Children with physical and developmental disabilities now have an accessible city playground.
The new Brittingham Park playground on Madison’s South Side includes traditional park features such as monkey bars while providing intellectually stimulating puzzles, an accessible merry-go-round and a smooth rubber surface around the play equipment. It is the first of five such playgrounds the city plans to create.
“Often we express equity as an idea,” Norman Davis, director of the city’s Department of Civil Rights, said at a news conference Thursday. “But often we struggle to really conceptualize what equity looks like,” Davis said, adding, “before us today we have an example of what equity looks like.”
The playground’s merry-go-round and swings have seats with full backs, while the main play structure has ramps leading up to some of the equipment, including slides, climbing pieces and platforms.
Features of the park are also geared toward children on the autism spectrum.
The play structure is color-coordinated.

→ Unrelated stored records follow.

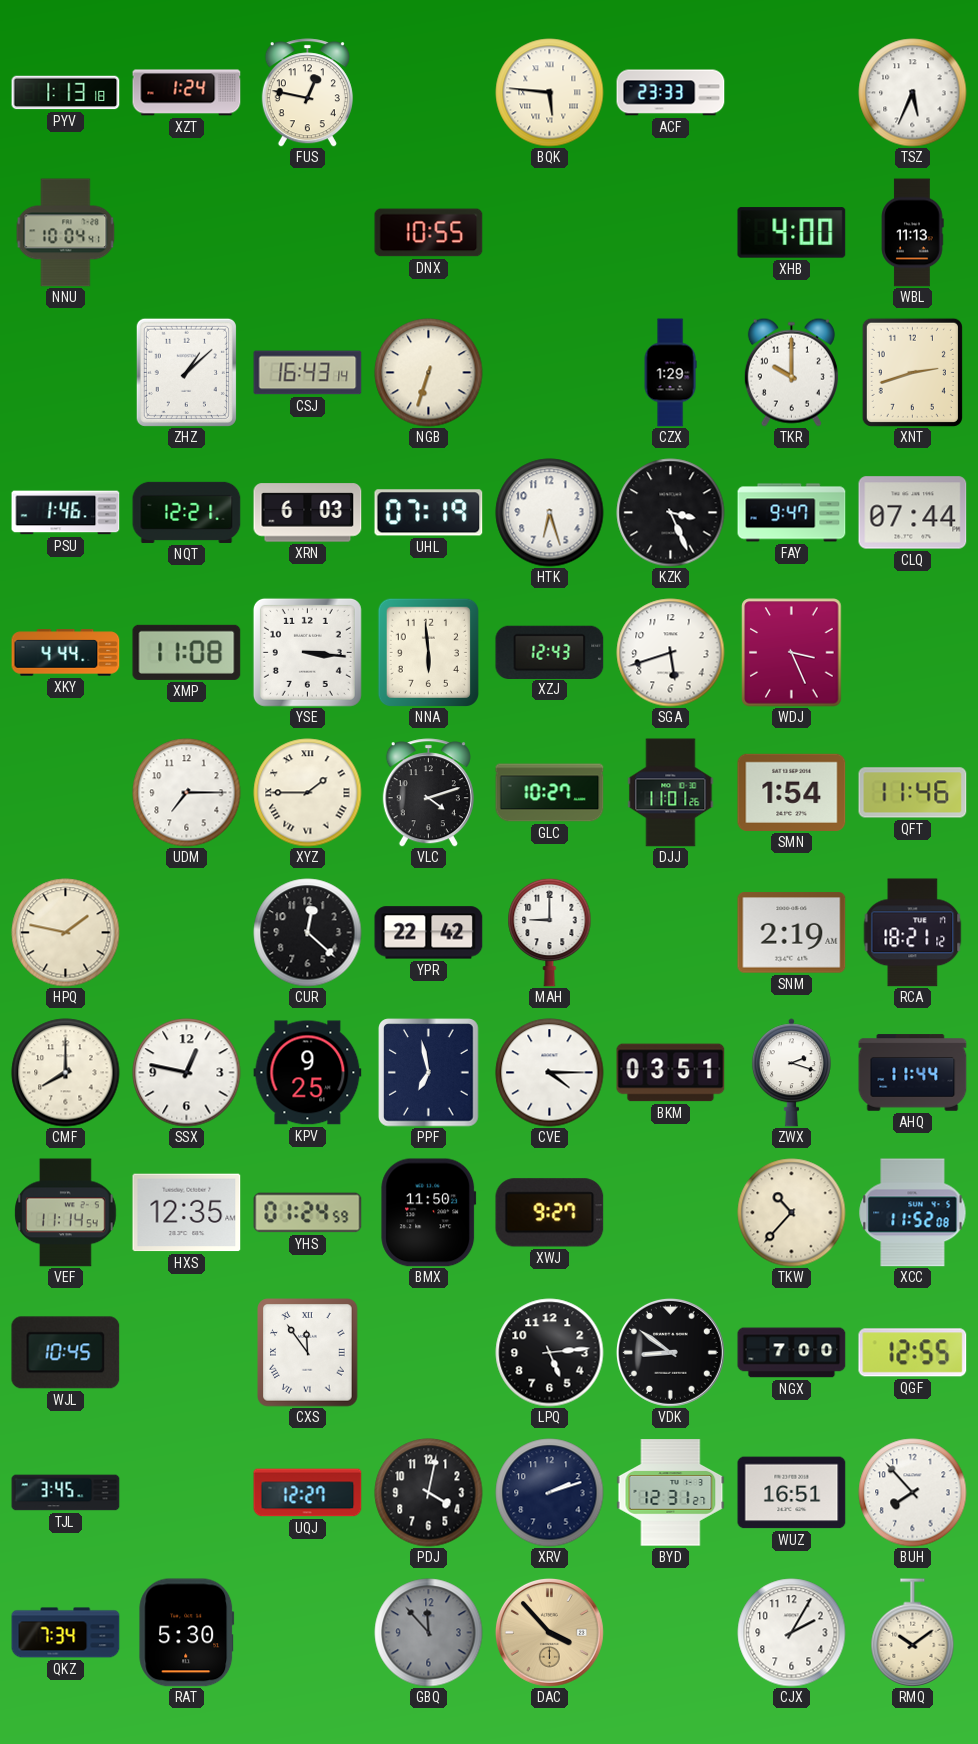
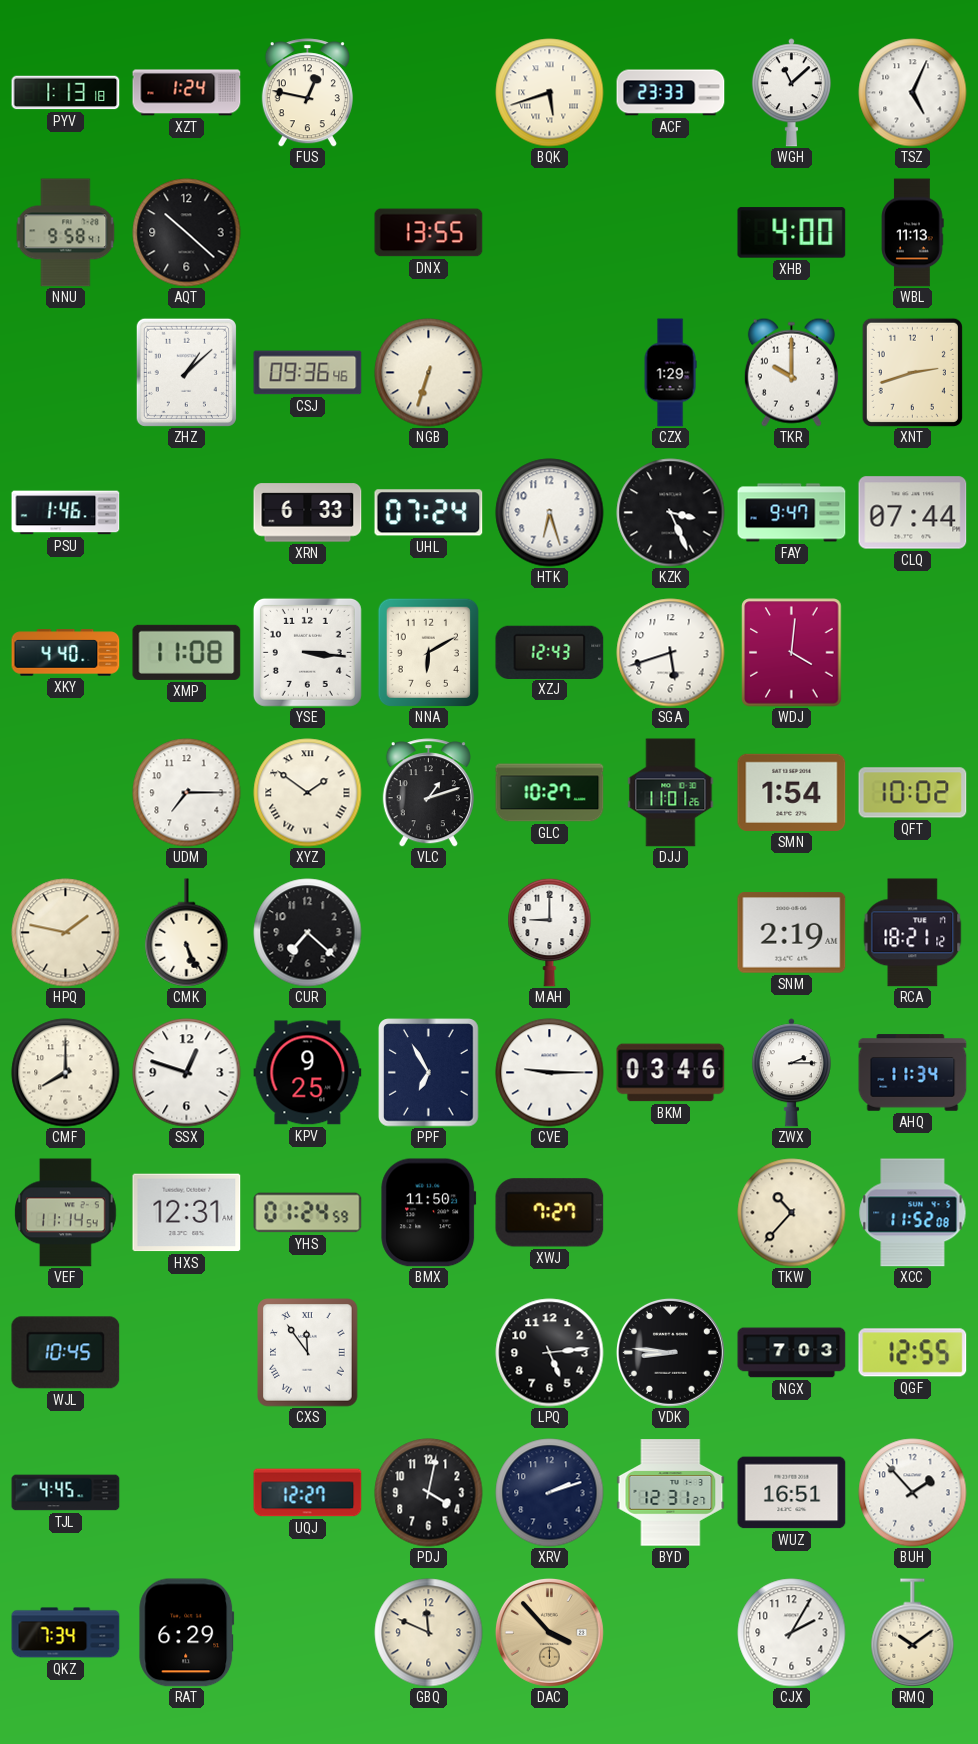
BQK: 5:46 -> 5:42
WGH: none -> 11:08
TSZ: 5:34 -> 5:04
NNU: 10:04 -> 9:58
AQT: none -> 10:22
DNX: 10:55 -> 13:55
CSJ: 16:43 -> 09:36
NQT: 12:21 -> none
XRN: 6:03 -> 6:33
UHL: 07:19 -> 07:24
XKY: 4:44 -> 4:40
NNA: 5:59 -> 6:10
WDJ: 3:26 -> 4:01
XYZ: 1:45 -> 1:51
VLC: 4:12 -> 1:12
QFT: 11:46 -> 10:02
CMK: none -> 5:26
CUR: 12:22 -> 7:22
YPR: 22:42 -> none
SSX: 12:47 -> 12:48
PPF: 6:58 -> 6:55
CVE: 4:15 -> 9:15
BKM: 03:51 -> 03:46
ZWX: 2:18 -> 2:15
AHQ: 11:44 -> 11:34
HXS: 12:35 -> 12:31
XWJ: 9:27 -> 7:27
VDK: 8:51 -> 8:46
NGX: 7:00 -> 7:03
TJL: 3:45 -> 4:45
BUH: 7:53 -> 1:53
RAT: 5:30 -> 6:29
GBQ: 11:53 -> 11:49
GBQ dial: grey -> cream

Purple parts are for climbing, orange parts are standing platforms and green is for safety rails. A bubble dome creates a quiet space for youngsters to get away from the noise of the playground, said Jason Glozier, the city’s disability rights and services program coordinator.
The playground provides “full barrier-free accessibility” for children of all abilities to use it, said Madison Parks Superintendent Eric Knepp.
Glozier said panels along the playground are meant to benefit children’s motor and sensory skills. One panel includes the alphabet in braille, while another demonstrates letters in American Sign Language.
The $315,000 project is surrounded by the city’s first “pour and place” rubber surface, Knepp said. Instead of traditional wood mulch or rubber chips, which meet Americans with Disabilities Act standards, molten rubber was poured into an area bounded by a concrete barrier.
The result is a smooth, spongy surface that will be more accessible for wheelchairs and people with limited mobility, including grandparents, Knepp said.
A second accessible playground is slated for Elver Park next year, and a third at Reindahl Park in 2019, he said. Two more will eventually follow but their locations need to be determined, Knepp said.